## DIRECTIONS
In the records below, find every line with the word "алмазная" and copy it.

## RECORD EXTRACTS
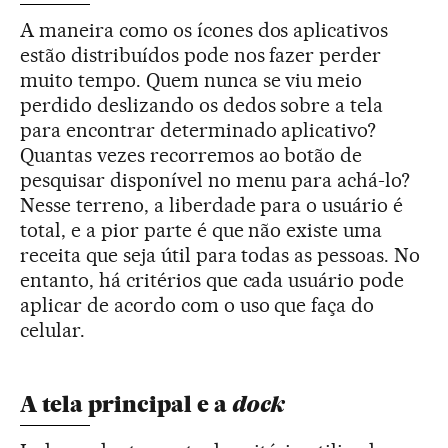
A maneira como os ícones dos aplicativos
estão distribuídos pode nos fazer perder
muito tempo. Quem nunca se viu meio
perdido deslizando os dedos sobre a tela
para encontrar determinado aplicativo?
Quantas vezes recorremos ao botão de
pesquisar disponível no menu para achá-lo?
Nesse terreno, a liberdade para o usuário é
total, e a pior parte é que não existe uma
receita que seja útil para todas as pessoas. No
entanto, há critérios que cada usuário pode
aplicar de acordo com o uso que faça do
celular.
dock
A tela principal e a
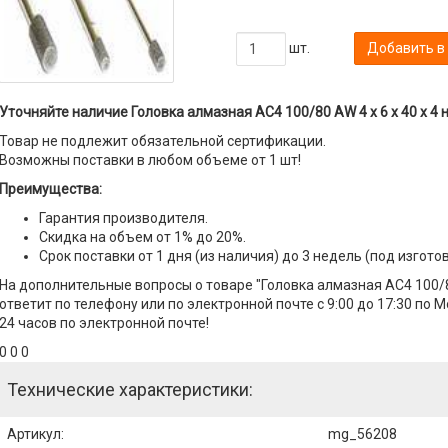
шт.
Добавить в
Уточняйте наличие Головка алмазная AC4 100/80 AW 4 х 6 х 40 х 4 н
Товар не подлежит обязательной сертификации.
Возможны поставки в любом объеме от 1 шт!
Преимущества:
Гарантия производителя.
Скидка на объем от 1% до 20%.
Срок поставки от 1 дня (из наличия) до 3 недель (под изгото
На дополнительные вопросы о товаре "Головка алмазная AC4 100/80
ответит по телефону или по электронной почте с 9:00 до 17:30 по 
24 часов по электронной почте!
0 0 0
Технические характеристики:
Артикул
:
mg_56208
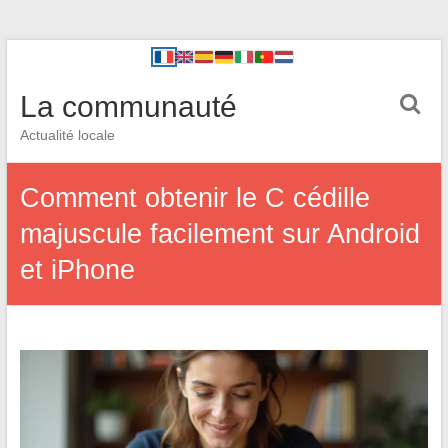
La communauté
Actualité locale
Comment obtenir le C cédille
majuscule facilement sur Android
et iPhone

## OUTPUT FOR THIS TASK
Уточняйте наличие Головка алмазная AC4 100/80 AW 4 х 6 х 40 х 4 н
На дополнительные вопросы о товаре "Головка алмазная AC4 100/80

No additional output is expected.